§ **CHECK YOUR UNDERSTANDING**
1 – Decide whether each statement below agrees with the piece on the anti-colonial politics of degrowth, answering yes or no and quoting the deciding words from it. (a) Huber's critique appeared in the same Virtual Forum. (b) Degrowth ideas have met no critiques so far. (c) According to Huber, the concept of degrowth is widely known in the global South.
2 – Carry on writing the piece on the anti-colonial politics of degrowth, starting after its last sentence.

§ **SELECTED EXCERPT**
↓↓↓
The anti-colonial politics of degrowth

May 4, 2021

As degrowth ideas speed their way into social movements and academic research, they have encountered some interesting critiques. In a recent contribution to this Virtual Forum, Huber (2021) dismissed degrowth as a preoccupation of middle-class environmentalists in the global North who feel “anxiety” about excess consumption. Such a movement, he argues, can never hope to connect with the working class, who are struggling to get by, and certainly cannot connect with social movements in the global South, where mass poverty is widespread and where, he claims, the concept of degrowth is largely unknown. These claims constitute a significant misrepresentation of degrowth politics.
↑↑↑
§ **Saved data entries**
↓↓↓
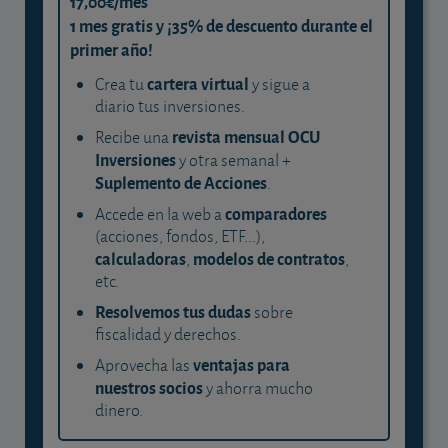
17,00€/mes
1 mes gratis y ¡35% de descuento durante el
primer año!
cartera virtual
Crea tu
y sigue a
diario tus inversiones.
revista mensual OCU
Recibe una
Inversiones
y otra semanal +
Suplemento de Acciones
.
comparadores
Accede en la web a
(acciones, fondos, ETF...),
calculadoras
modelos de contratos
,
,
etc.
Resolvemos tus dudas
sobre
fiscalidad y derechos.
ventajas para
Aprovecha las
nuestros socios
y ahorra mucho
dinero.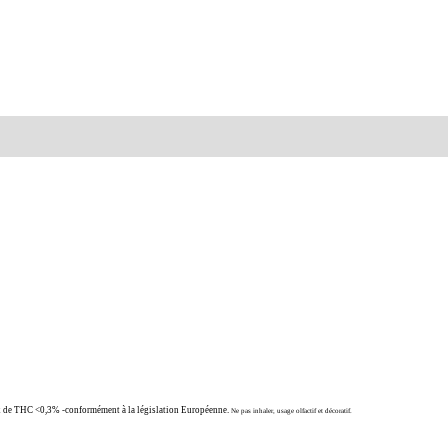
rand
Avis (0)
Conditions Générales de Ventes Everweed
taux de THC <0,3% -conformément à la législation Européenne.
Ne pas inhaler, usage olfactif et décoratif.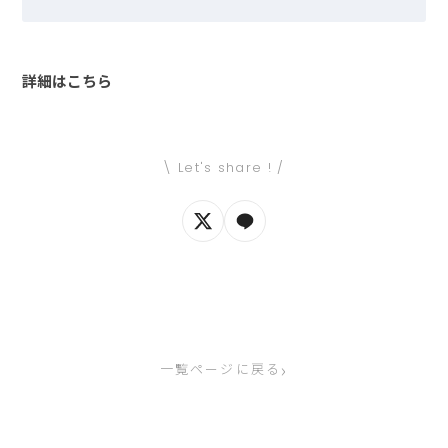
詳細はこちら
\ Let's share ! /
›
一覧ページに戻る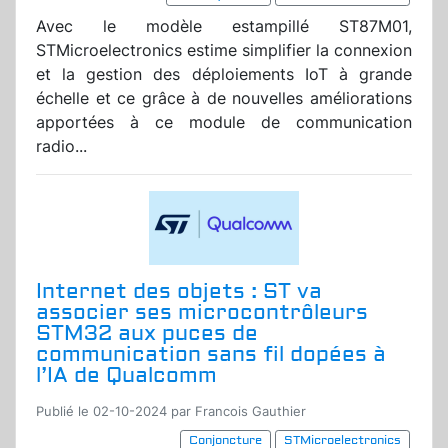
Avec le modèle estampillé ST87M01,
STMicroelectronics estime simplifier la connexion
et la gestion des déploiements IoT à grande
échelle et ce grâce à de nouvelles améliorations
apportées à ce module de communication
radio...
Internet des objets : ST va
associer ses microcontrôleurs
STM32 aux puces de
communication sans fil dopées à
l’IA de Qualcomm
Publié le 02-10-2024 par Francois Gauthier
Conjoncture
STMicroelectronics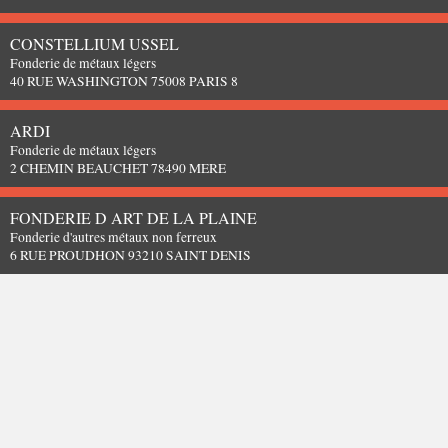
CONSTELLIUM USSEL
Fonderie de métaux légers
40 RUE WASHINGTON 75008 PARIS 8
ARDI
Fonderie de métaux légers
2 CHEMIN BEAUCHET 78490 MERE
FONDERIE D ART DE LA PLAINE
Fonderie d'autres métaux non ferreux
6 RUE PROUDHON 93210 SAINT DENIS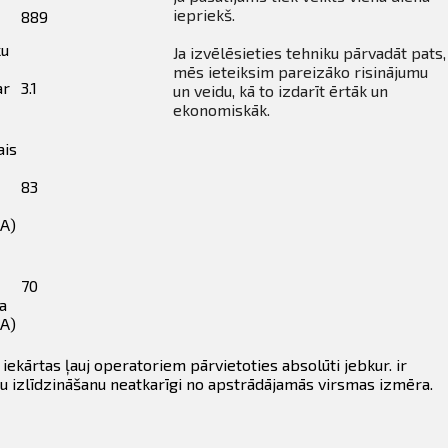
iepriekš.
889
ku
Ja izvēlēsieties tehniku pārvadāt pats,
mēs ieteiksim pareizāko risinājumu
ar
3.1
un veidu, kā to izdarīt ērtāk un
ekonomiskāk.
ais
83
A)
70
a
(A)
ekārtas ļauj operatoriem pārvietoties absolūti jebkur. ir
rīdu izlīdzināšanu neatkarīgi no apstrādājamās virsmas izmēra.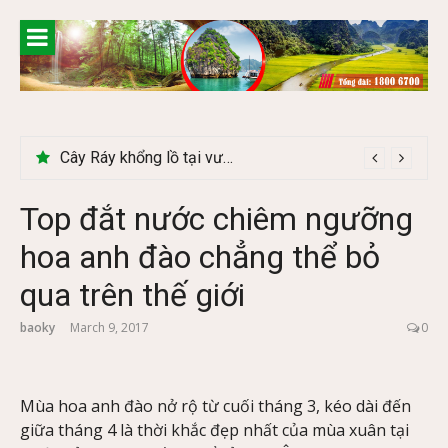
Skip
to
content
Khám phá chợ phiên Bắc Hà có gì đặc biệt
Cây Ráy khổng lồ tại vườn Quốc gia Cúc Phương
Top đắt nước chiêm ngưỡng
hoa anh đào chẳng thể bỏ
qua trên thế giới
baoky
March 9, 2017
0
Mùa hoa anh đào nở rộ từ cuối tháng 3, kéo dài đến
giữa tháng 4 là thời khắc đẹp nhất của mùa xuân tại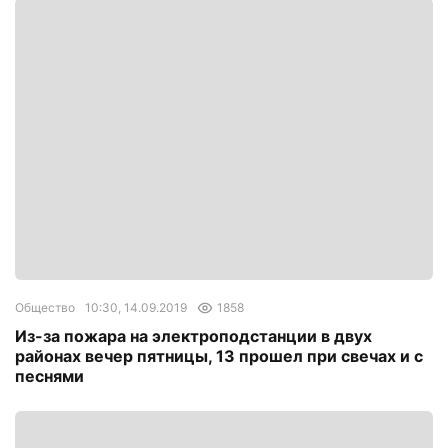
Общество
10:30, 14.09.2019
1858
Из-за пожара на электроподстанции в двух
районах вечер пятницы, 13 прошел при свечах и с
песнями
↑↑↑
↓↓↓
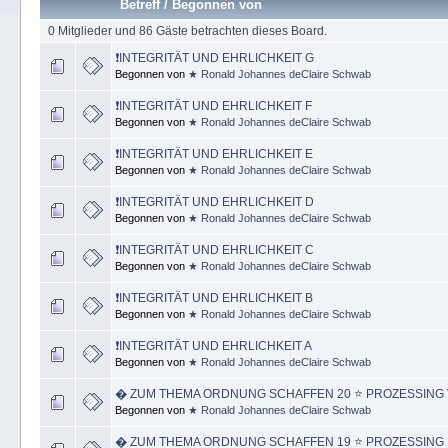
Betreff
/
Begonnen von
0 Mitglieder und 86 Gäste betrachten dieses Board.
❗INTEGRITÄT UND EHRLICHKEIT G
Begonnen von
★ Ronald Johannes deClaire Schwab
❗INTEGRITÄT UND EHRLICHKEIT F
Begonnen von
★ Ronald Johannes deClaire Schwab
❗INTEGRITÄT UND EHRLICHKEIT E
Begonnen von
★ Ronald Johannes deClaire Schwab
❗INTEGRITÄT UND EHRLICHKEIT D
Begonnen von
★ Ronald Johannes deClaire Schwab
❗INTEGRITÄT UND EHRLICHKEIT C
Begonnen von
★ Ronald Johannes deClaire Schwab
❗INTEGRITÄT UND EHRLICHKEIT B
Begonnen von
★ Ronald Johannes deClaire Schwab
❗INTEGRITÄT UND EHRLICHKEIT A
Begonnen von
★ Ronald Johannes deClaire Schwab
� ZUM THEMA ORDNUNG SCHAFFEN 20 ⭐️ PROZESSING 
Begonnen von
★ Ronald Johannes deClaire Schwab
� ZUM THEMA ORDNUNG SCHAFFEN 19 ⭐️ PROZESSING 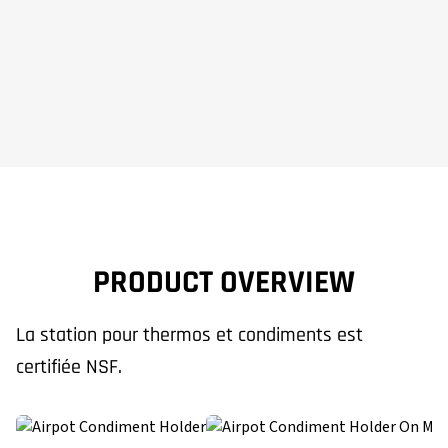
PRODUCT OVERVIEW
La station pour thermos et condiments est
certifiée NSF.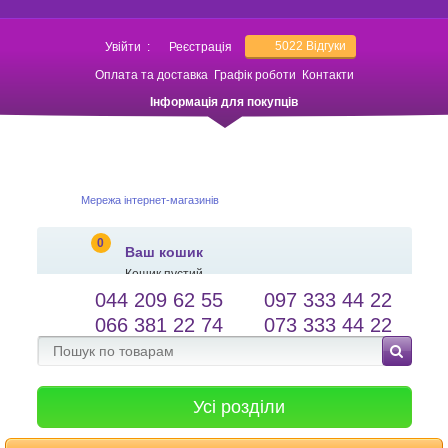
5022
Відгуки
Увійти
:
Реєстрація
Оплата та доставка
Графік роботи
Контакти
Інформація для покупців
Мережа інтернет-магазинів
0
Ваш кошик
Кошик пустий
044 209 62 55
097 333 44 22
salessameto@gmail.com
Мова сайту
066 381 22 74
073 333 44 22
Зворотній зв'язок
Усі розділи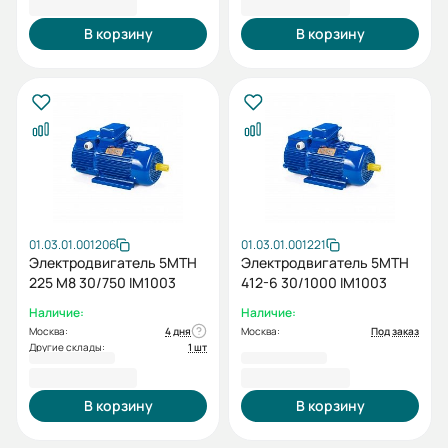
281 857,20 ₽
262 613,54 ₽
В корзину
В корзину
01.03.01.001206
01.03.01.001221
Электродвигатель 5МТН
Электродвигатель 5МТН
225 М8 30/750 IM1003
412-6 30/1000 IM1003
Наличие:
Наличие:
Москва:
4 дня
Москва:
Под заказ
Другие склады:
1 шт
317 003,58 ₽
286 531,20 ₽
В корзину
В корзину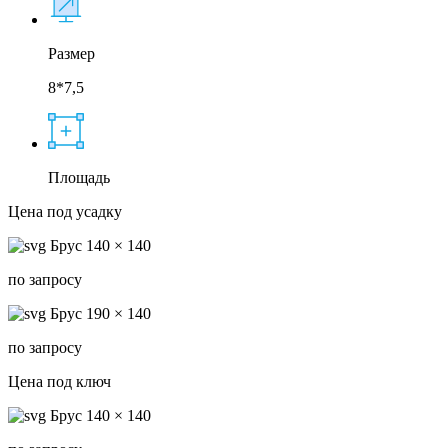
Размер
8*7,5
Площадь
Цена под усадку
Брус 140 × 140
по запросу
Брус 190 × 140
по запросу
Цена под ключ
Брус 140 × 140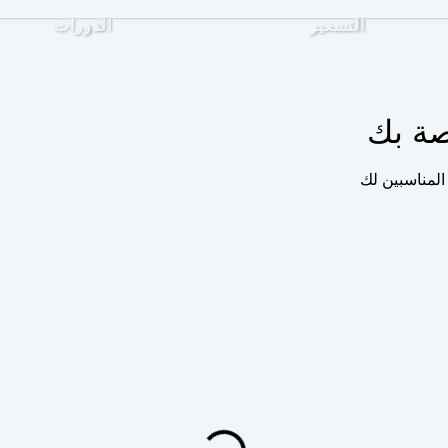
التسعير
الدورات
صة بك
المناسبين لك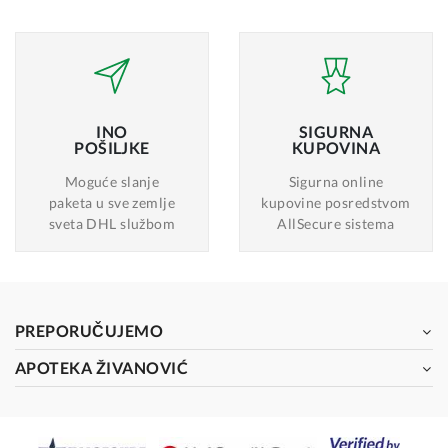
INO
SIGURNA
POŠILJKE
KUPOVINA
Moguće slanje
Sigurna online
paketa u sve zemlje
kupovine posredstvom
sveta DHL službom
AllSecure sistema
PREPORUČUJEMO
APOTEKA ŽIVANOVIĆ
↑↑↑
§ **RESPONSES**
1 –
(a) Yes: "In a recent contribution to this Virtual Forum, Huber (2021) dismissed degrowth"
(b) No: "they have encountered some interesting critiques"
(c) No: "where, he claims, the concept of degrowth is largely unknown"

2 –
Let me begin by noting a few facts. High-income countries are the primary drivers of global ecological breakdown. The global North is responsible for 92 percent of emissions in excess of the planetary boundary (Hickel, 2020a), while the consequences of climate breakdown fall disproportionately upon the global South. The South already suffers the vast majority of the damage inflicted by climate breakdown, and if temperatures exceed 1.5 degrees centigrade, much of the tropics could experience heat events that exceed the limits of human survival (Zhang, Held, & Fueglistaler, 2021). Likewise, high-income countries are responsible for the majority of excess global resource use, with an average material footprint of 28 tons per capita per year – four times over the sustainable level (Bringezu, 2015). Crucially, these high levels of consumption depend on a significant net appropriation from the global South through unequal exchange, including 10.1 billion tons of embodied raw materials and 379 billion hours of embodied labor per year (Dorninger et al., 2021).

In other words, economic growth in the North relies on patterns of colonization: the appropriation of atmospheric commons, and the appropriation of Southern resources and labour. In terms of both emissions and resource use, the global ecological crisis is playing out along colonial lines. This is often framed as a problem of “ecological debt”, but this language – while useful – hardly captures the violence at stake.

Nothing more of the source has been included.